Posted By: Brian Hill Re: Disfigurement - 04-16-2002 11:39 PM
Being different in our society is tough, and children in particular, out of ignorance of their impact on the emotions of others, can be brutally candid and overt sometimes. At their young age, it is likely that they have not themselves been subjected to any significant physical or emotional scars, and they lack the perspective that might temper their behavior. However, even I find myself unstoppably curious at times, catching myself staring at the one legged man, with the ultra high tech leg who jogs by my home, or at people with large, visible scars. I suppose it is human nature.
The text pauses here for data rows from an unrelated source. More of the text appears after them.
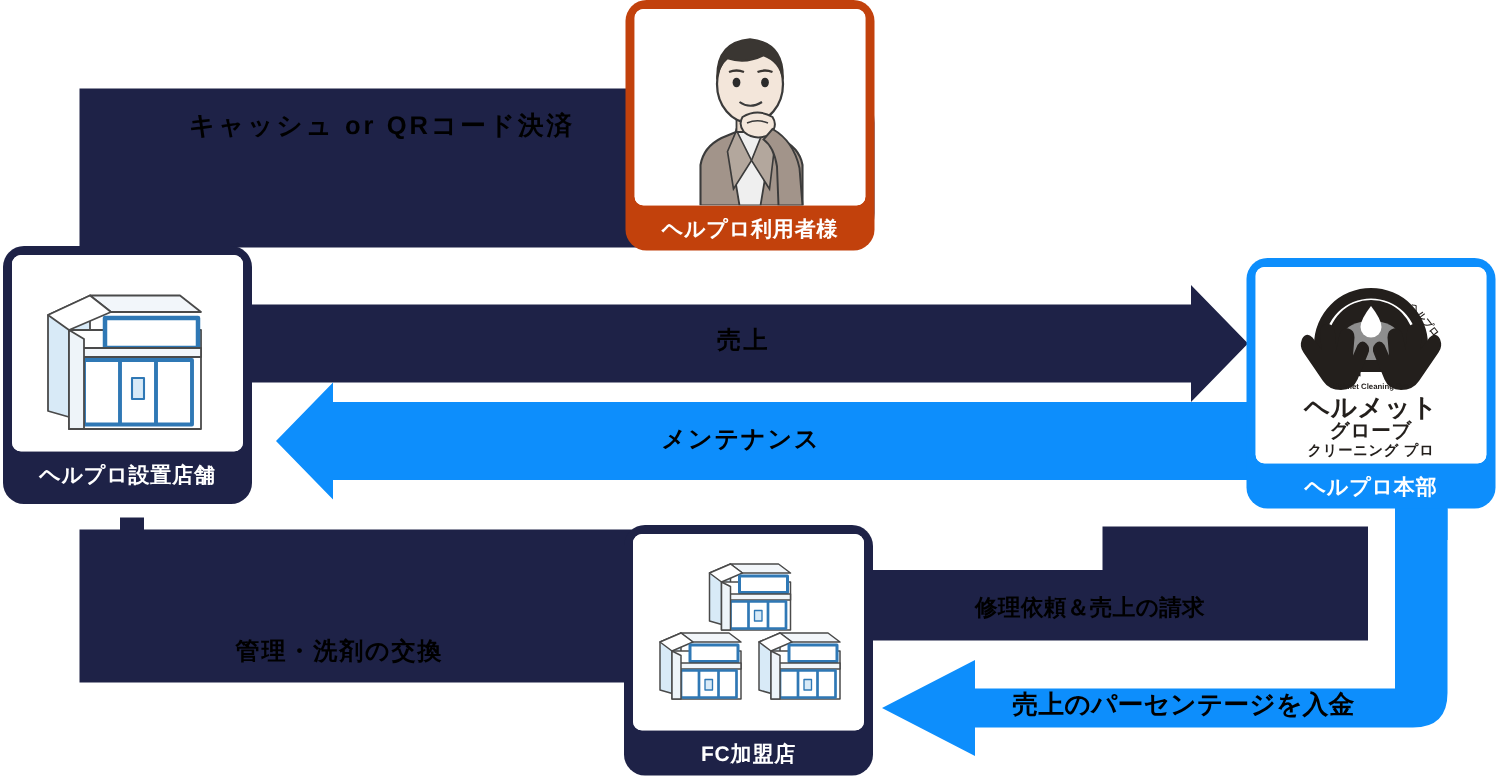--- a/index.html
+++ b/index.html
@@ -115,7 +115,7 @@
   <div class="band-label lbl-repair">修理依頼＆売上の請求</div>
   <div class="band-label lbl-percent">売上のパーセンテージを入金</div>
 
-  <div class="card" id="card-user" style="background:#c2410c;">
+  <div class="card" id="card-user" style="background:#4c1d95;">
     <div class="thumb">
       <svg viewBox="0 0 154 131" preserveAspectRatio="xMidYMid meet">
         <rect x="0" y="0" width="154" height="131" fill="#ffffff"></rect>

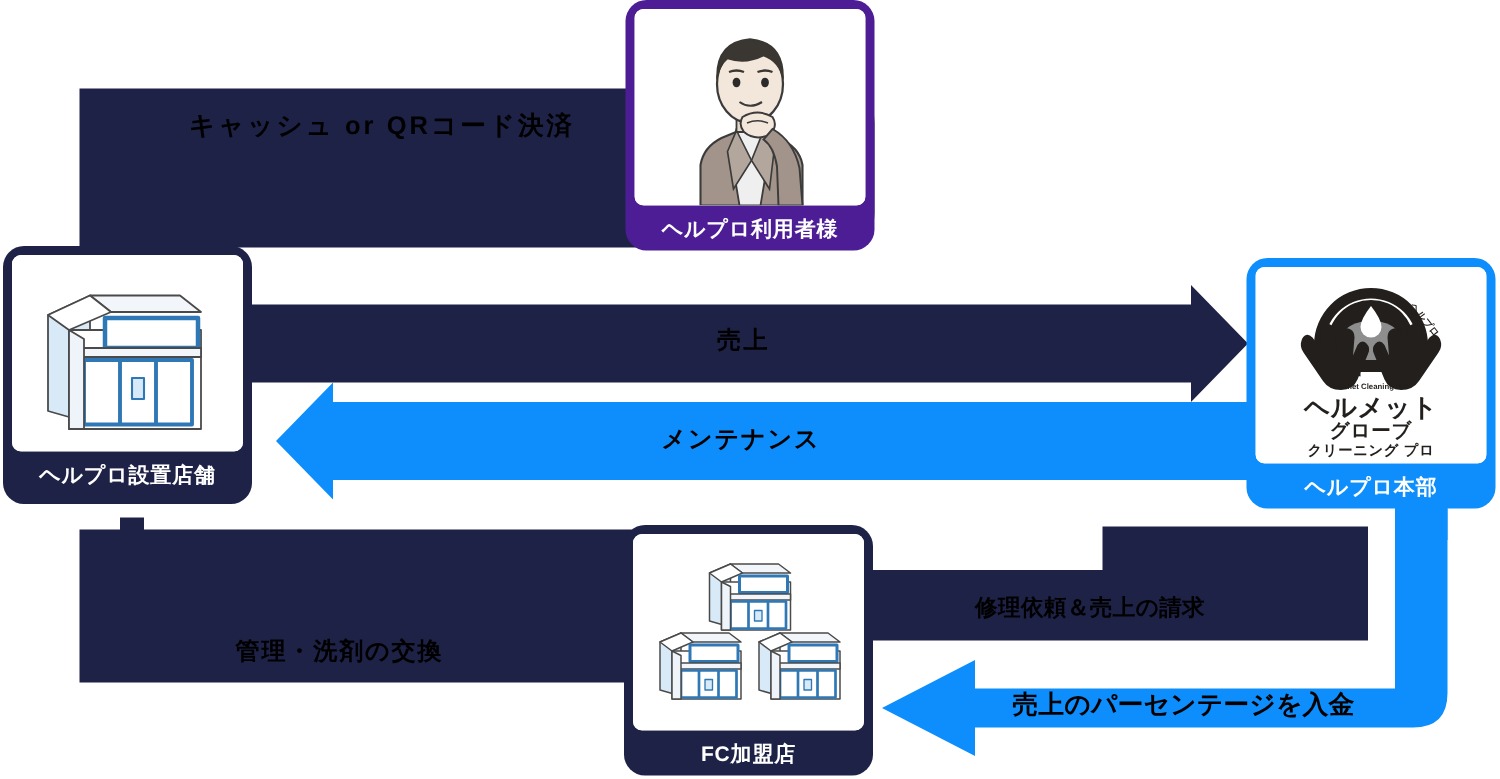--- a/index.html
+++ b/index.html
@@ -112,7 +112,6 @@
   <div class="band-label lbl-sales">売上</div>
   <div class="band-label lbl-maint">メンテナンス</div>
   <div class="band-label lbl-manage">管理・洗剤の交換</div>
-  <div class="band-label lbl-repair">修理依頼＆売上の請求</div>
   <div class="band-label lbl-percent">売上のパーセンテージを入金</div>
 
   <div class="card" id="card-user" style="background:#4c1d95;">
I think what you have to attempt to put into perspective, is that it is more about how we view ourselves than how others view us. We may assume that others find us unattractive, especially when we ourselves do not like the way we look. Rather than shock or distaste, in reality, their stare may be something completely different, born of compassion, or simply benign curiosity. I suspect that if he sees me staring, the one legged man doesn
Posted By: Donna Re: Disfigurement - 04-18-2002 01:18 PM
Last night I was in the grocery store when all of a sudden I heard a barking noise...like a dog----thinking there is no way there can be dogs in this grocery store I began looking around to figure out where the noise was coming from. All eyes were on this gentleman and his family and it took me a minute to figure out why UNTIL the guy began barking and twitching uncontrollably. It was obvious the guy had Tourettes Syndrome, and it was obvious that he was used to numb-nuts, like myself, staring at him. My first thought (and I hate to admit this but...) was "oh, the poor guy" but as I followed him in the store buying my groceries, my opinion quickly changed. In between barks and twitches he interacted with his children, disiplined them when he needed to but always in a kinding and gentle manner. He lovingly put his arm around his wifes shoulder once and both of them seemed very happy...content. He wasn't hanging his head in shame and the kids didn't seem to be bothered by his interruptions of barking or twitching one little bit. Neither did his wife. And even the numb-nuts like myself quit staring. It was apparent that he wasn't looking for any pity from ME or anyone else. Because he felt so comfortable in HIS skin, he made me feel comfortable---- along with about 95% of the store that day. I quite clearly remember the days after my surgery and how people reacted to my scared, swollen face or how they strained their ears when I spoke my first few words after losing over two-thirds of my tongue. I wore a LOT of turttle necks---had one in every color---still do. But as time went by things did get a bit easier for me and now I no longer pay attention to people looking at me (I'm not even sure they do anymore) Once in awhile I'll have a child look at my face and ask "what happened to you" but even those days are few and far between. I'm guessing it's because like the guy with Torrettes Syndrome, I have learned to just carry on with my life. I hope as time passes your disfigurement gets a bit easier for you. As we all know, its whats inside that really counts anyway. Sincerely, Donna
Posted By: youngerag Re: Disfigurement - 04-23-2002 09:40 AM
I had my neck disection done approximatley a year and a half ago. As others have stated, turtle necks were my norm. Not only do I have them in every color, but long sleeve, short sleeve and sleevles. Turtle necks for all seasons. I'm the only one that sees the scars and if fact considered plastic surgery last November to make things look better in my eyes. Decided I didn't want to go under the knife again, and backed off at the last minute. Please look beyond your scars and into yourself for the inner strength that will pull you through. Take Care. Anne.